Transcribed page text:
********
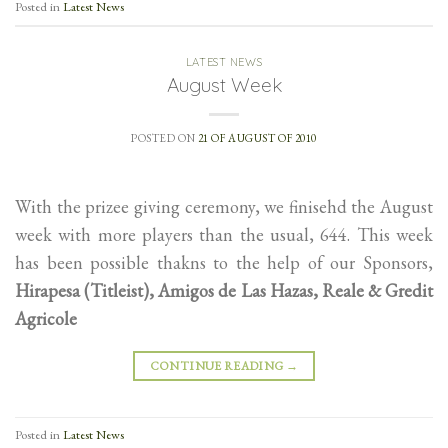
Posted in
Latest News
LATEST NEWS
August Week
POSTED ON
21 OF AUGUST OF 2010
With the prizee giving ceremony, we finisehd the August
week with more players than the usual, 644. This week
has been possible thakns to the help of our Sponsors,
Hirapesa (Titleist), Amigos de Las Hazas, Reale & Gredit
Agricole
CONTINUE READING
→
Posted in
Latest News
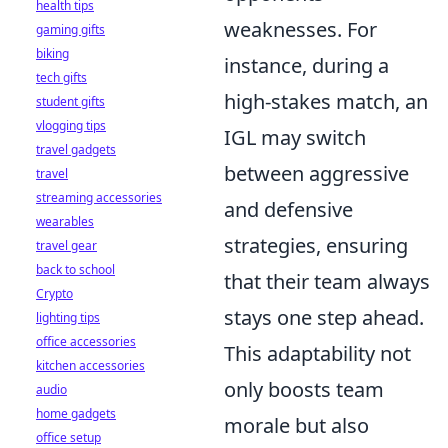
health tips
weaknesses. For
gaming gifts
biking
instance, during a
tech gifts
high-stakes match, an
student gifts
vlogging tips
IGL may switch
travel gadgets
between aggressive
travel
streaming accessories
and defensive
wearables
strategies, ensuring
travel gear
back to school
that their team always
Crypto
stays one step ahead.
lighting tips
office accessories
This adaptability not
kitchen accessories
only boosts team
audio
home gadgets
morale but also
office setup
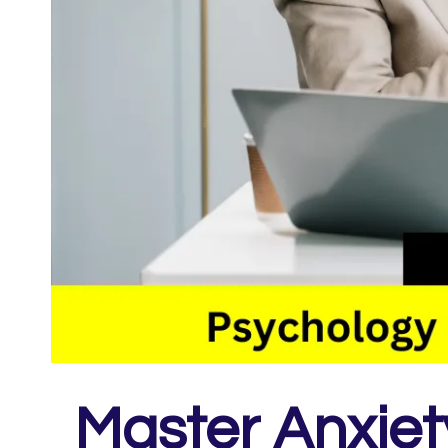
Master Anxie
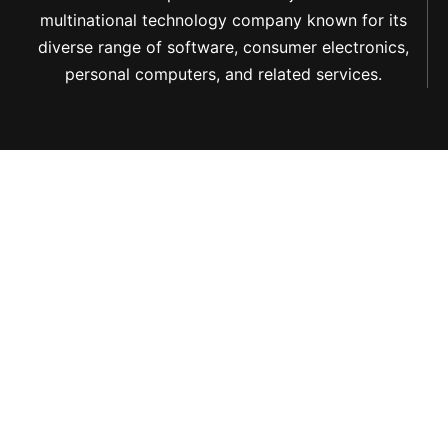
multinational technology company known for its
diverse range of software, consumer electronics,
personal computers, and related services.
PAIA Manual
Terms Of Use
Privacy Policy
Cookie Notice
© 2025 Navigate
Group (Pty) Ltd.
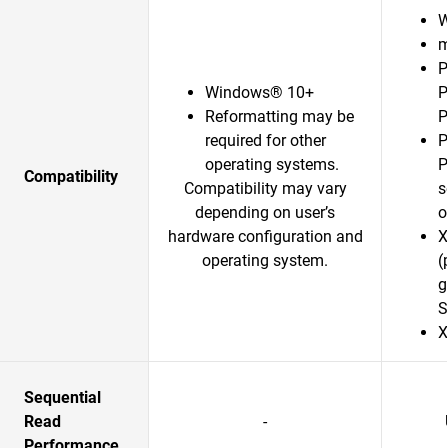
W
m
P
Windows® 10+
P
Reformatting may be
P
required for other
P
operating systems.
P
Compatibility
Compatibility may vary
s
depending on user’s
o
hardware configuration and
X
operating system.
(
g
S
X
Sequential
Read
-
Performance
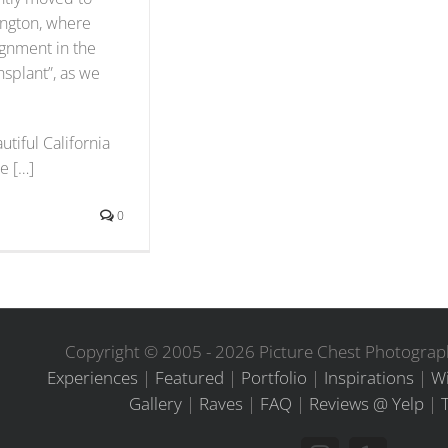
ington, where
ignment in the
ansplant”, as we
tiful California
e […]
0
Copyright © 2005 -
2026 Picture Chest Photograph
Experiences
|
Featured
|
Portfolio
|
Inspirations
|
Wi
Gallery
|
Raves
|
FAQ
|
Reviews @ Yelp
|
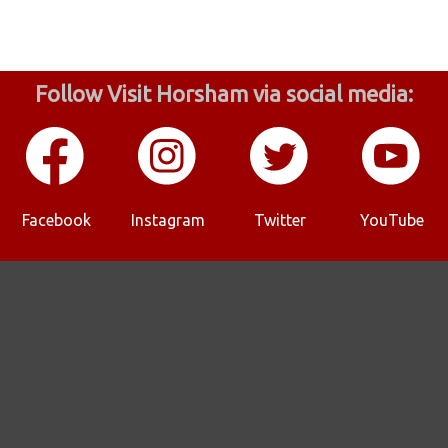
Follow Visit Horsham via social media:
Facebook
Instagram
Twitter
YouTube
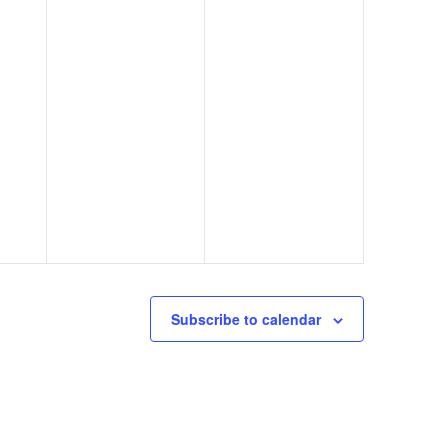
Subscribe to calendar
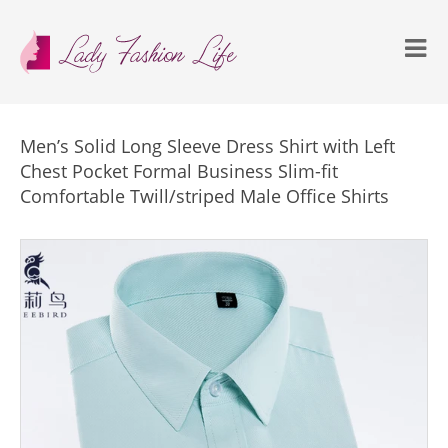
Men’s Solid Long Sleeve Dress Shirt with Left
Chest Pocket Formal Business Slim-fit
Comfortable Twill/striped Male Office Shirts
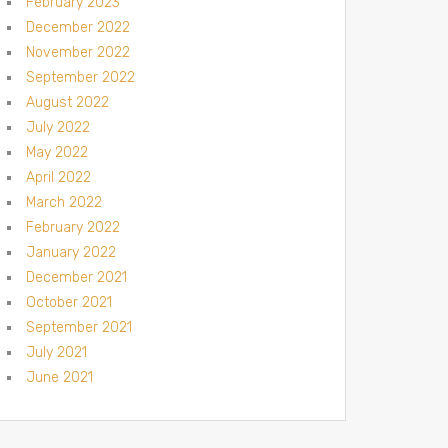
February 2023
December 2022
November 2022
September 2022
August 2022
July 2022
May 2022
April 2022
March 2022
February 2022
January 2022
December 2021
October 2021
September 2021
July 2021
June 2021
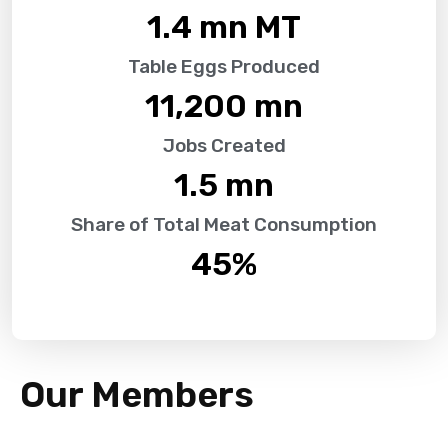
1.4
 mn MT
Table Eggs Produced
11,200
 mn
Jobs Created
1.5
 mn
Share of Total Meat Consumption
45
%
Our Members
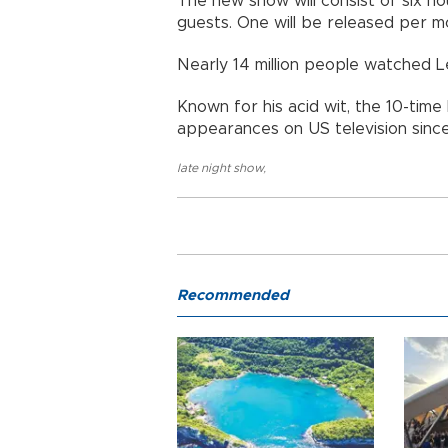
The new show will consist of six h
guests. One will be released per m
Nearly 14 million people watched L
Known for his acid wit, the 10-tim
appearances on US television since
late night show
,
Recommended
********
== REQUIREMENT ==
Can you render every line of the records as a JSON list of strings, one string per line, with blank lines skipped and the picture markers left out?

== COMPLETED EXERCISE ==
[
  "Posted in",
  "Latest News",
  "LATEST NEWS",
  "August Week",
  "POSTED ON",
  "21 OF AUGUST OF 2010",
  "With the prizee giving ceremony, we finisehd the August",
  "week with more players than the usual, 644. This week",
  "has been possible thakns to the help of our Sponsors,",
  "Hirapesa (Titleist), Amigos de Las Hazas, Reale & Gredit",
  "Agricole",
  "CONTINUE READING",
  "→",
  "Posted in",
  "Latest News",
  "health tips",
  "weaknesses. For",
  "gaming gifts",
  "biking",
  "instance, during a",
  "tech gifts",
  "high-stakes match, an",
  "student gifts",
  "vlogging tips",
  "IGL may switch",
  "travel gadgets",
  "between aggressive",
  "travel",
  "streaming accessories",
  "and defensive",
  "wearables",
  "strategies, ensuring",
  "travel gear",
  "back to school",
  "that their team always",
  "Crypto",
  "stays one step ahead.",
  "lighting tips",
  "office accessories",
  "This adaptability not",
  "kitchen accessories",
  "only boosts team",
  "audio",
  "home gadgets",
  "morale but also",
  "office setup",
  "Master Anxie",
  "multinational technology company known for its",
  "diverse range of software, consumer electronics,",
  "personal computers, and related services.",
  "PAIA Manual",
  "Terms Of Use",
  "Privacy Policy",
  "Cookie Notice",
  "© 2025 Navigate",
  "Group (Pty) Ltd.",
  "W",
  "m",
  "P",
  "Windows® 10+",
  "P",
  "Reformatting may be",
  "P",
  "required for other",
  "P",
  "operating systems.",
  "P",
  "Compatibility",
  "Compatibility may vary",
  "s",
  "depending on user’s",
  "o",
  "hardware configuration and",
  "X",
  "operating system.",
  "(",
  "g",
  "S",
  "X",
  "Sequential",
  "Read",
  "-",
  "Performance",
  "ington, where",
  "ignment in the",
  "ansplant”, as we",
  "tiful California",
  "e […]",
  "0",
  "Copyright © 2005 -",
  "2026 Picture Chest Photograph",
  "Experiences",
  "|",
  "Featured",
  "|",
  "Portfolio",
  "|",
  "Inspirations",
  "|",
  "Wi",
  "Gallery",
  "|",
  "Raves",
  "|",
  "FAQ",
  "|",
  "Reviews @ Yelp",
  "|",
  "Follow Visit Horsham via social media:",
  "Facebook",
  "Instagram",
  "Twitter",
  "YouTube",
  "Subscribe to calendar",
  "Men’s Solid Long Sleeve Dress Shirt with Left",
  "Chest Pocket Formal Business Slim-fit",
  "Comfortable Twill/striped Male Office Shirts",
  "February 2023",
  "December 2022",
  "November 2022",
  "September 2022",
  "August 2022",
  "July 2022",
  "May 2022",
  "April 2022",
  "March 2022",
  "February 2022",
  "January 2022",
  "December 2021",
  "October 2021",
  "September 2021",
  "July 2021",
  "June 2021",
  "1.4",
  " mn MT",
  "Table Eggs Produced",
  "11,200",
  " mn",
  "Jobs Created",
  "1.5",
  " mn",
  "Share of Total Meat Consumption",
  "45",
  "%",
  "Our Members",
  "The new show will consist of six h",
  "guests. One will be released per m",
  "Nearly 14 million people watched L",
  "Known for his acid wit, the 10-tim",
  "appearances on US television since",
  "late night show",
  ",",
  "Recommended"
]